How to think about an uncertain future: lessons from other sectors & mistakes of longtermist EAs. The central thesis is:

Expected value calculations, the favoured approach for EA decision making, are all well and good for comparing evidence backed global health charities, but they are often the wrong tool for dealing with situations of high uncertainty, the domain of EA longtermism.

Discussion by a PredictIt bettor on how he made money by following Nate Silver’s predictions, from r/​TheMotte.

Also on r/​TheMotte, on the promises and deficiencies of prediction markets:

Prediction markets will never be able to predict the unpredictable. Their promise is to be better than all of the available alternatives, by incorporating all available information sources, weighted by experts who are motivated by financial returns.

So, you’ll never have a perfect prediction of who will win the presidential election, but a good prediction market could provide the best possible guess of who will win the presidential election.

To reach that potential, you’d need to clear away the red tape. It would need to be legal to make bets on the market, fees for making transaction need to be low, participants would need faith in the bet adjudication process, and there can’t be limits to the amount you can bet. Signs that you’d succeeded would include sophisticated investors making large bets with a narrow bid/​ask spread.

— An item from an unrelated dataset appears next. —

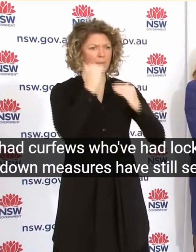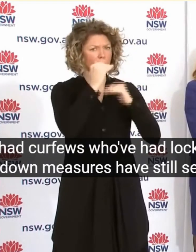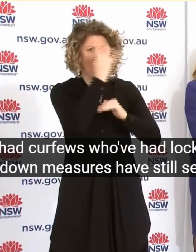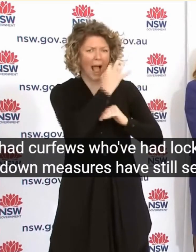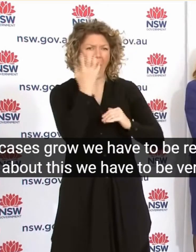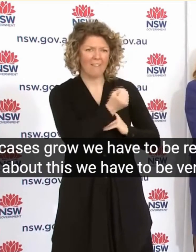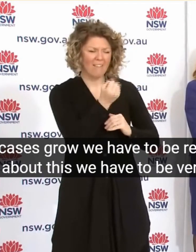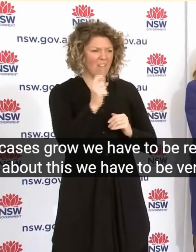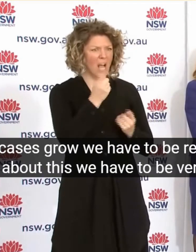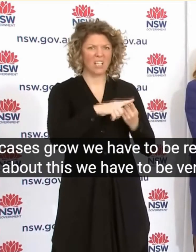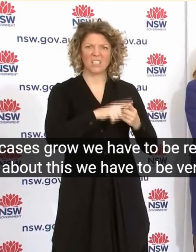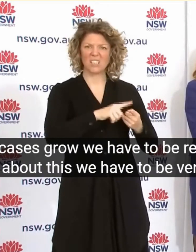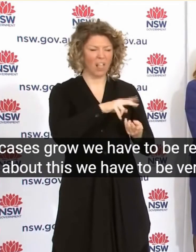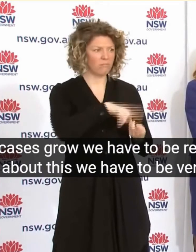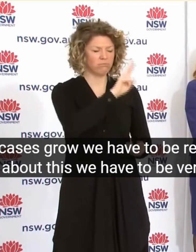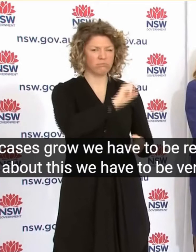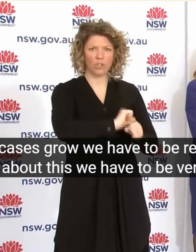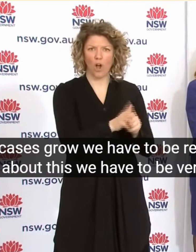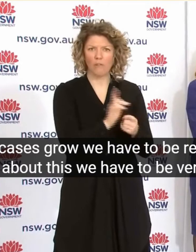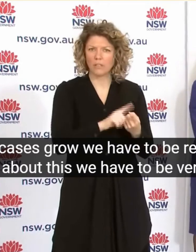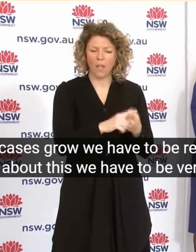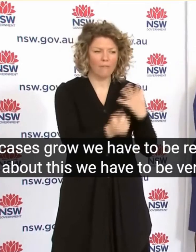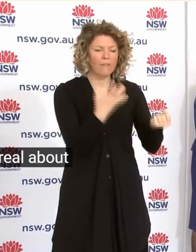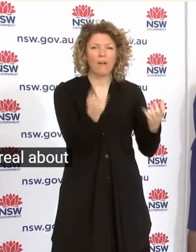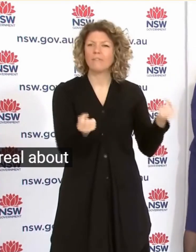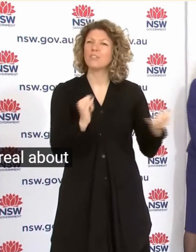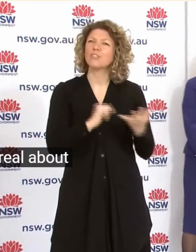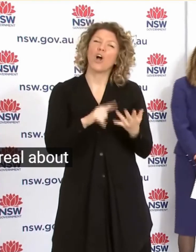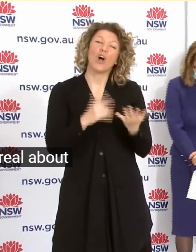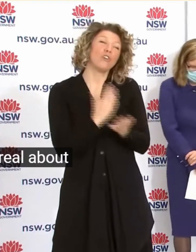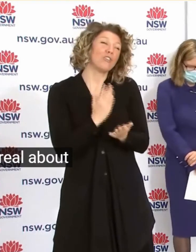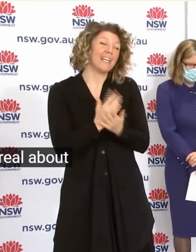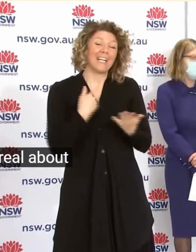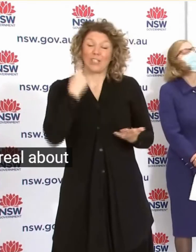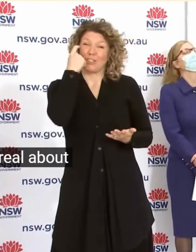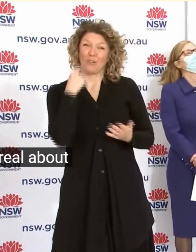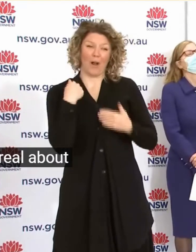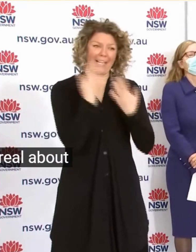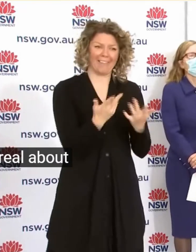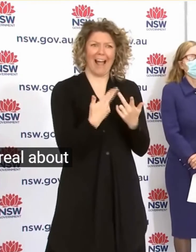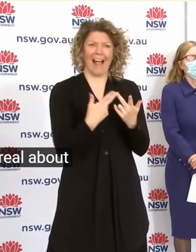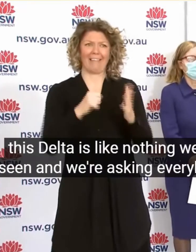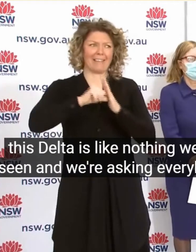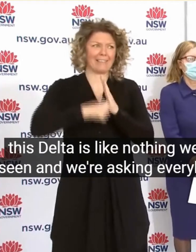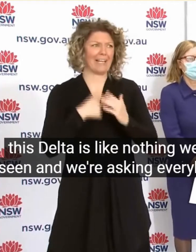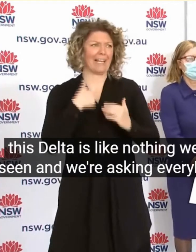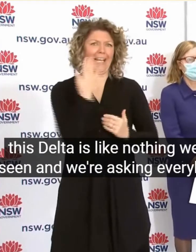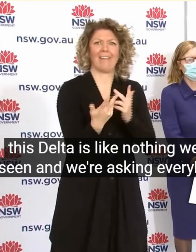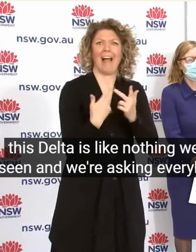We Have To Be Very Real About This Delta Is Like Nothing We Seen And We Are Asking Everybody To Do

Unfortunately prediction markets are nowhere close to that ideal today; they’re at most “barely legal,” bet sizes are limited, transaction fees are high, getting money in or out is clumsy and sketchy, trading volumes are pretty low, and you don’t see any hedge funds with “prediction market” desks or strategies. As a result, I put very little stock in political prediction markets today. At best they’re populated by dumb money, and at worst they’re actively manipulated by campaigns or partisans who are not motivated by direct financial returns.

Nate Silver on a small twitter thread on prediction markets: “Most of what makes political prediction markets dumb is that people assume they have expertise about election forecasting because they a) follow politics and b) understand “data” and “markets”. Without more specific domain knowledge, though, that combo is a recipe for stupidity.”

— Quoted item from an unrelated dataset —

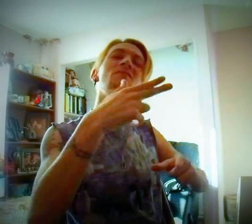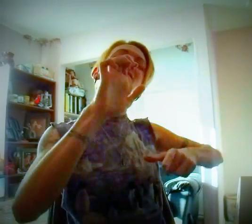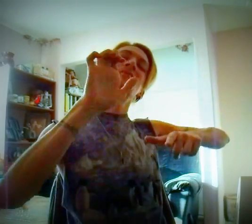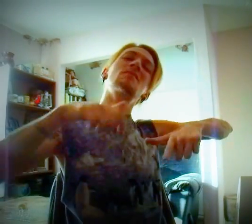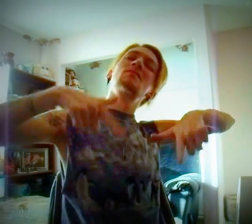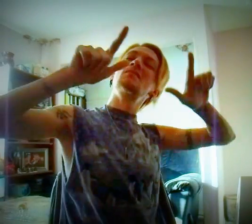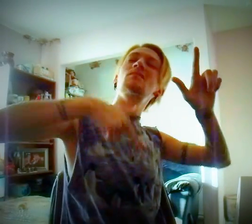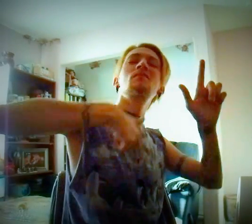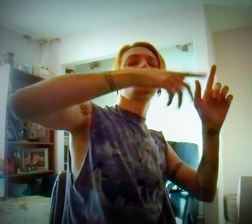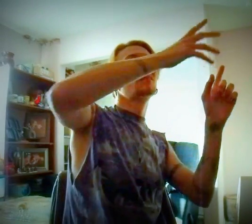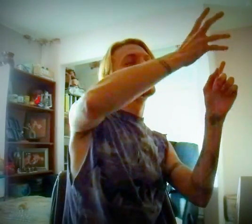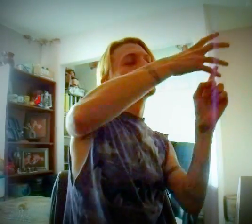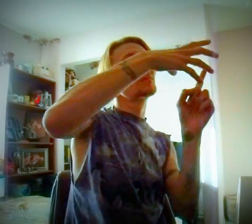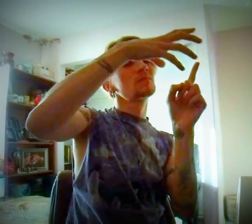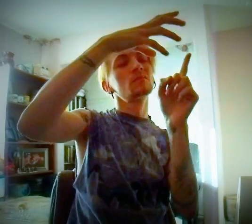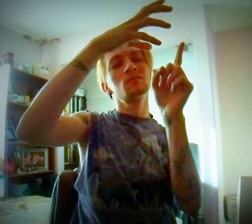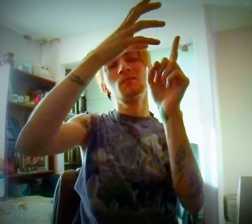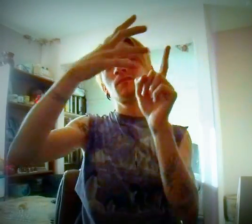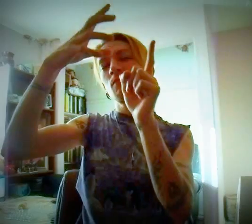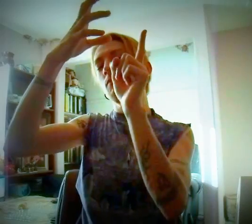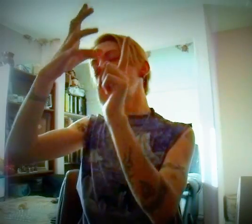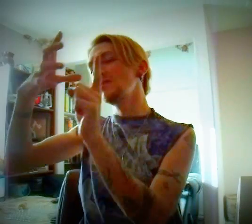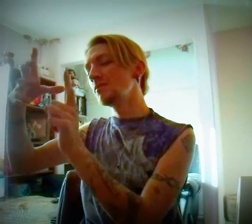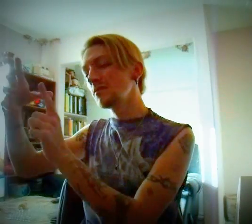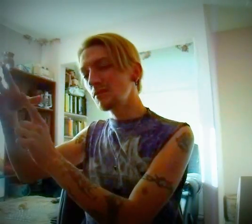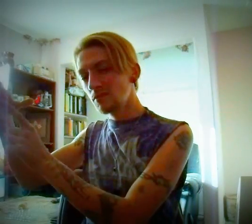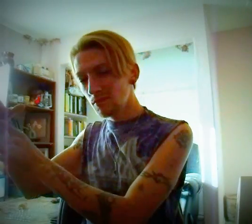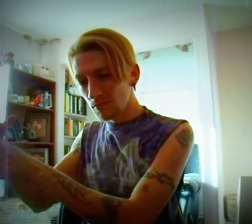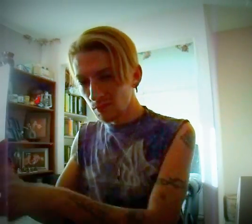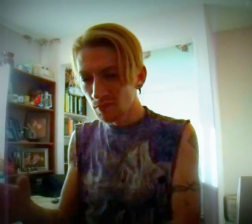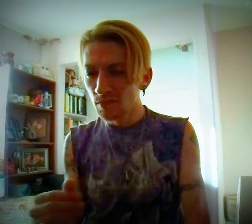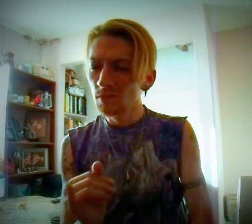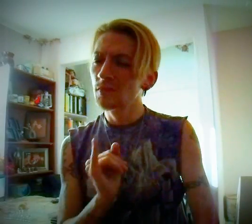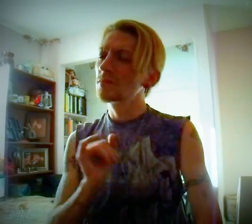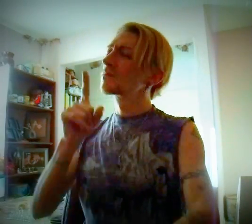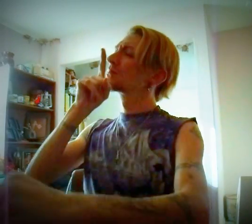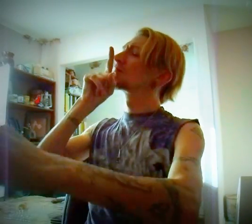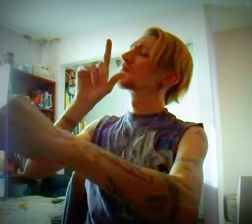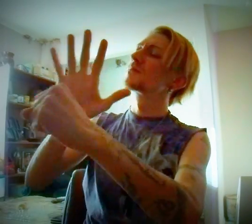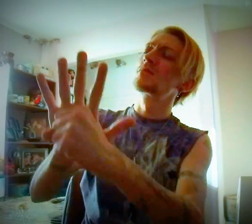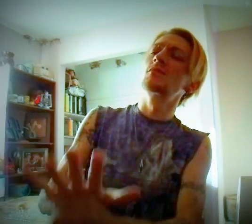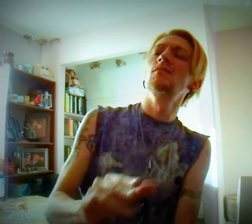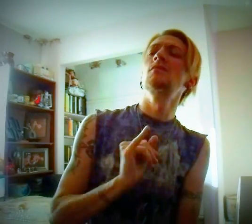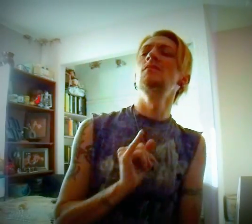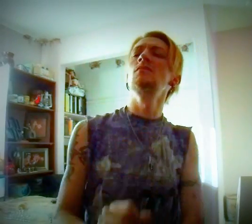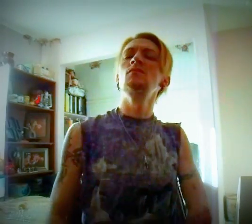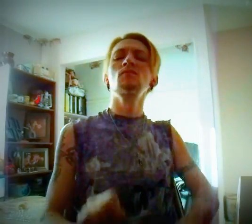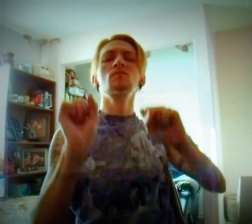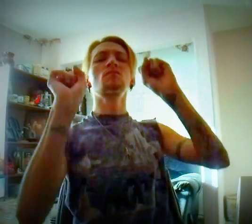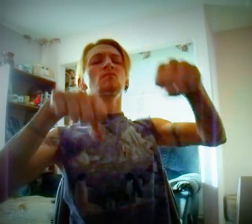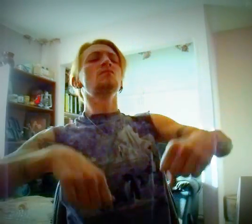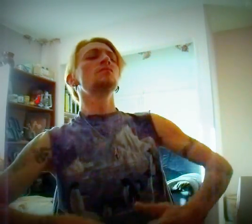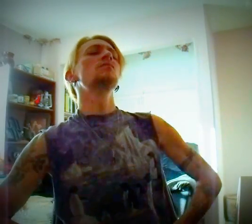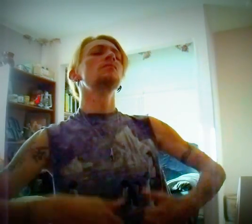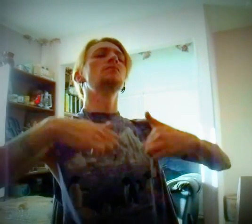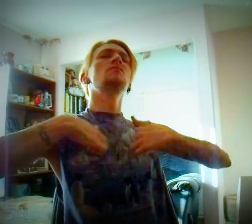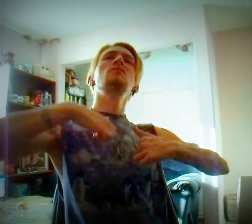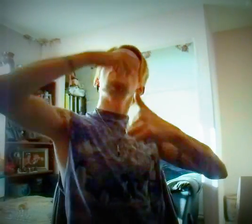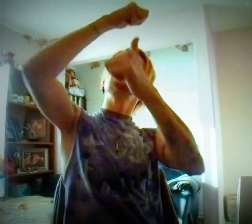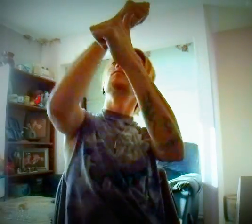let me go to the same night I swore that I could survive any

  • Interestingly, I’ve recently found out that 538′s political predictions are probably underconfident, i.e., an 80% happens 88% of the time.

Deloitte forecasts US holiday season retail sales (but doesn’t provide confidence intervals.)

Solar forecast. Sun to leave the quietest part of its cycle, but still remain relatively quiet and not produce world-ending coronal mass ejections, the New York Times reports.

The Foresight Insitute organizes weekly talks; here is one with Samo Burja on long-lived institutions.

Some examples of failed technology predictions.

Last, but not least, Ozzie Gooen on Multivariate estimation & the Squiggly language:

Note to the future: All links are added automatically to the Internet Archive. In case of link rot, go there and input the dead link.

Littlewood’s law states that a person can expect to experience events with odds of one in a million (defined by the law as a “miracle”) at the rate of about one per month.”